------ DATA EXTRACTS ------
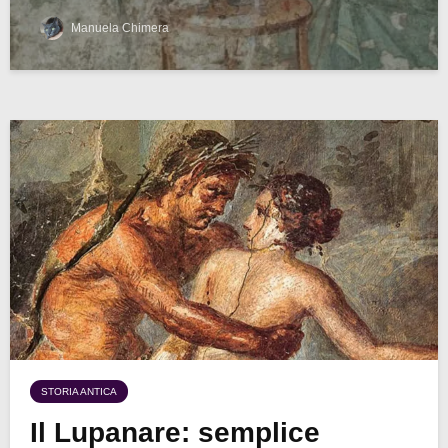
Manuela Chimera
STORIA ANTICA
Il Lupanare: semplice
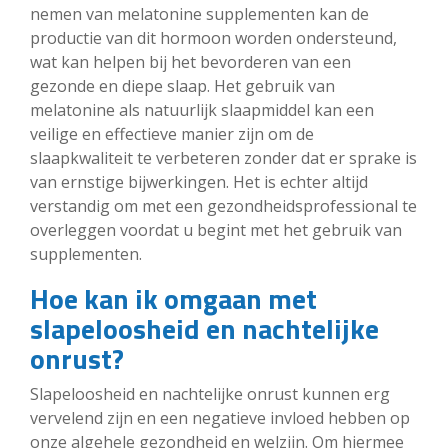
nemen van melatonine supplementen kan de
productie van dit hormoon worden ondersteund,
wat kan helpen bij het bevorderen van een
gezonde en diepe slaap. Het gebruik van
melatonine als natuurlijk slaapmiddel kan een
veilige en effectieve manier zijn om de
slaapkwaliteit te verbeteren zonder dat er sprake is
van ernstige bijwerkingen. Het is echter altijd
verstandig om met een gezondheidsprofessional te
overleggen voordat u begint met het gebruik van
supplementen.
Hoe kan ik omgaan met
slapeloosheid en nachtelijke
onrust?
Slapeloosheid en nachtelijke onrust kunnen erg
vervelend zijn en een negatieve invloed hebben op
onze algehele gezondheid en welzijn. Om hiermee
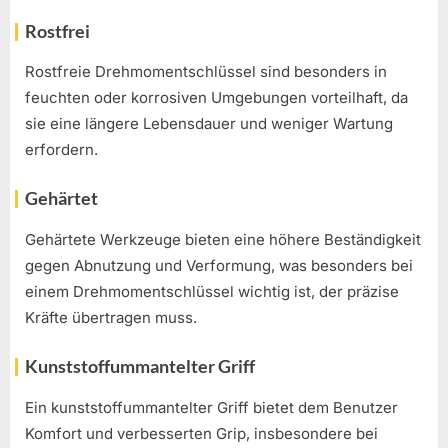
Rostfrei
Rostfreie Drehmomentschlüssel sind besonders in
feuchten oder korrosiven Umgebungen vorteilhaft, da
sie eine längere Lebensdauer und weniger Wartung
erfordern.
Gehärtet
Gehärtete Werkzeuge bieten eine höhere Beständigkeit
gegen Abnutzung und Verformung, was besonders bei
einem Drehmomentschlüssel wichtig ist, der präzise
Kräfte übertragen muss.
Kunststoffummantelter Griff
Ein kunststoffummantelter Griff bietet dem Benutzer
Komfort und verbesserten Grip, insbesondere bei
------
» TASK TO COMPLETE: Whenever the string "Drehmomentschlüssel" shows up in a line above, copy that line.

» ANSWER AREA:
Rostfreie Drehmomentschlüssel sind besonders in
einem Drehmomentschlüssel wichtig ist, der präzise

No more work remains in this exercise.